[Plain-text document sources]
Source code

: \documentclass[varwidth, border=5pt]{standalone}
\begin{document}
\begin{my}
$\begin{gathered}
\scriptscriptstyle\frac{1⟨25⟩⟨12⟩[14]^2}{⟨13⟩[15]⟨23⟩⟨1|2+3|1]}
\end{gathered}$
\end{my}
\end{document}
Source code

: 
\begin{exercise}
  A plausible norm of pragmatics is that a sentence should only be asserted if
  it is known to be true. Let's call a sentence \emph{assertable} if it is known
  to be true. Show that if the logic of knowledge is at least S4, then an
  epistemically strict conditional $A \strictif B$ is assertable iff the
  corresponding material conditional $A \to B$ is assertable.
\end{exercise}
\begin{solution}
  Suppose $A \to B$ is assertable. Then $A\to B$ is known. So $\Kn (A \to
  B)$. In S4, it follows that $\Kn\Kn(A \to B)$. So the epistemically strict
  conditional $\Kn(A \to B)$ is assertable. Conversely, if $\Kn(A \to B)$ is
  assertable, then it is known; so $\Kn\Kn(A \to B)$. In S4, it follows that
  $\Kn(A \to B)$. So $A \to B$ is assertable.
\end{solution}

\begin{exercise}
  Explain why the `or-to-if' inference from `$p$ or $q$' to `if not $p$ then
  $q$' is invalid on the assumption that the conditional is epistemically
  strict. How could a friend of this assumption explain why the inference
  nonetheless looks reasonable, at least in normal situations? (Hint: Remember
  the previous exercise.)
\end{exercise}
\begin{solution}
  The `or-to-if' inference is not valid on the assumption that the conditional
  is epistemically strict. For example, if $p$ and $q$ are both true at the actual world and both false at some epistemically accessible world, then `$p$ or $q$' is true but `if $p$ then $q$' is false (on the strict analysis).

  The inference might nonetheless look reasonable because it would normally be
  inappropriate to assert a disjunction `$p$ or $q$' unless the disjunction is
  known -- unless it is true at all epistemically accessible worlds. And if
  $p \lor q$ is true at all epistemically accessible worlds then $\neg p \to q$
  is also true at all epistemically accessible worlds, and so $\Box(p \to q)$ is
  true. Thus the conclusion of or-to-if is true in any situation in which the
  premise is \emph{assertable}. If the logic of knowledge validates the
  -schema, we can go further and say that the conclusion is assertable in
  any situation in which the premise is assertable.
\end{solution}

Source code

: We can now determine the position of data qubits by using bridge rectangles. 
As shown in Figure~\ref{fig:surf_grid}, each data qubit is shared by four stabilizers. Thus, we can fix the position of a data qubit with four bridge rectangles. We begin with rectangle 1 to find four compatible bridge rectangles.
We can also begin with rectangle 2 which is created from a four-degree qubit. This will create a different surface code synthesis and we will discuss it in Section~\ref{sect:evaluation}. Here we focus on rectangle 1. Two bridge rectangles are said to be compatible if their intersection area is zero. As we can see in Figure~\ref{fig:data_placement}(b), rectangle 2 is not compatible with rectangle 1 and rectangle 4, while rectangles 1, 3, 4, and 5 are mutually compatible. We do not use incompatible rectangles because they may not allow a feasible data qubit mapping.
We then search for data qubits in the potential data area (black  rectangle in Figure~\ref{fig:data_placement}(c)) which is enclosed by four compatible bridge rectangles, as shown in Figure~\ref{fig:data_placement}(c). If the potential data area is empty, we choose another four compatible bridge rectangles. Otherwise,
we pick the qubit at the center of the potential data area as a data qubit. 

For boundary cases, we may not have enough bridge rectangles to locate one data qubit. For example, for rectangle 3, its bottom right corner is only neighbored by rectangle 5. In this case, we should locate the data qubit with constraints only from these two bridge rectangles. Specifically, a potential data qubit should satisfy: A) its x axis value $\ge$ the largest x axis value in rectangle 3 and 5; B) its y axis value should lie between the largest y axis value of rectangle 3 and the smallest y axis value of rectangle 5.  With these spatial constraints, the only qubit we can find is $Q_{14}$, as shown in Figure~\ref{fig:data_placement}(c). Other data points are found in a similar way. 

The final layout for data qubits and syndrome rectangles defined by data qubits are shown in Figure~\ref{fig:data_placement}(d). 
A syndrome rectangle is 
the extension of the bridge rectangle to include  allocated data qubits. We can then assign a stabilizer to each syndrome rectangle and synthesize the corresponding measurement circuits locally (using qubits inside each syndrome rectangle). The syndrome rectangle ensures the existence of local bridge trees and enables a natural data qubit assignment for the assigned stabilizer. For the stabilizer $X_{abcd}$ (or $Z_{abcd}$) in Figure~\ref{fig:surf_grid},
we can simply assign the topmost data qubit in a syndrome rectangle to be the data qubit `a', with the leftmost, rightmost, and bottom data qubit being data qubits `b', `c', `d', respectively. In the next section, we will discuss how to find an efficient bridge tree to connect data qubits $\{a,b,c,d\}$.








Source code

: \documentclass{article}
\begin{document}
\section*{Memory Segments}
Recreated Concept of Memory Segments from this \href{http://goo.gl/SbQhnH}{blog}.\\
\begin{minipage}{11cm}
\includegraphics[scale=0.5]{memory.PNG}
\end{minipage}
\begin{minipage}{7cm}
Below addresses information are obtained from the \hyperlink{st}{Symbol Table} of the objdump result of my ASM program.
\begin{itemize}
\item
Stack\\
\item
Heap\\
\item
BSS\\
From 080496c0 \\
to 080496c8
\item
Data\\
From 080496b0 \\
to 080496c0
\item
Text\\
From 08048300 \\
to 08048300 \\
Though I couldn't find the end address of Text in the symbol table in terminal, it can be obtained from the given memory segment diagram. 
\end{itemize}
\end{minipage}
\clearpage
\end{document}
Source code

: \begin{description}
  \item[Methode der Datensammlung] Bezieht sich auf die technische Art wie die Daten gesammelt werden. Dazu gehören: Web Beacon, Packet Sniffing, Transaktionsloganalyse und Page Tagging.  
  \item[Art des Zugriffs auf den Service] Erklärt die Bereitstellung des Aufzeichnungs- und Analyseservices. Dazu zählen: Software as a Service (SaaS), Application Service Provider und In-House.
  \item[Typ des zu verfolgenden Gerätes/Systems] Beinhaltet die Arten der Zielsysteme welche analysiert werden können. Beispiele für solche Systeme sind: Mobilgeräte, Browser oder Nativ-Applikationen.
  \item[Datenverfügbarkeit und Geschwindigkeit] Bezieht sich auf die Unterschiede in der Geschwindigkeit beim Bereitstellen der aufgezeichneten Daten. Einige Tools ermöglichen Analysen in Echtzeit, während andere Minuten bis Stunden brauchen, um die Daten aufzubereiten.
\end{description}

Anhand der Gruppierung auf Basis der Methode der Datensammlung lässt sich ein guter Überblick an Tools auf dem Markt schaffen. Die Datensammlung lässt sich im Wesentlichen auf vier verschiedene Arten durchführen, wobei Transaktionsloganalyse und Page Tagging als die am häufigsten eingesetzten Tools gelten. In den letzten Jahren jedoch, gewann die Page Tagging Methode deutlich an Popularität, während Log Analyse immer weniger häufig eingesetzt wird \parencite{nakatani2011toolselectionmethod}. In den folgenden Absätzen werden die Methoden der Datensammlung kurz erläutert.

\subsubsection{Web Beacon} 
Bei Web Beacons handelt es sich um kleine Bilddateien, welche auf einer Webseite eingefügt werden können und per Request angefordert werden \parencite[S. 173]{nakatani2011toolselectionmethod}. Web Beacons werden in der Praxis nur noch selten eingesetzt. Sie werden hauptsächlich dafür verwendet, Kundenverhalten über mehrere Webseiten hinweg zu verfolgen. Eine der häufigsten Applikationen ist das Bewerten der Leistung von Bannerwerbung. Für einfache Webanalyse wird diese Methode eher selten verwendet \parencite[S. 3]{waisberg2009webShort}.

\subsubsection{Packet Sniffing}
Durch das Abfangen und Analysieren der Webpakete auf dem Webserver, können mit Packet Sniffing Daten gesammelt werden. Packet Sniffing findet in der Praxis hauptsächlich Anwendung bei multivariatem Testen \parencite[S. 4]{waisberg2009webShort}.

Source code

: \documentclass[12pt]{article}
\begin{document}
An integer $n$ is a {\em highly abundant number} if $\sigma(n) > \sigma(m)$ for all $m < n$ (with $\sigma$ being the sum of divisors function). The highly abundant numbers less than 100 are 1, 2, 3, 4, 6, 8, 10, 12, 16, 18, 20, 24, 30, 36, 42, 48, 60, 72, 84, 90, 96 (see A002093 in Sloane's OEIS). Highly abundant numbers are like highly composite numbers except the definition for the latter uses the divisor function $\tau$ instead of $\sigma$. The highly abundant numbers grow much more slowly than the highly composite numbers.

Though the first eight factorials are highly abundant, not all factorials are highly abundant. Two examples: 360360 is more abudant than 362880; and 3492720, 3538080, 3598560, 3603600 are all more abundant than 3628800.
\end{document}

• **Problem description**
Could you return all lines from the data above that contain the string "logic"?

• **Your response**
  to be true. Show that if the logic of knowledge is at least S4, then an
  premise is \emph{assertable}. If the logic of knowledge validates the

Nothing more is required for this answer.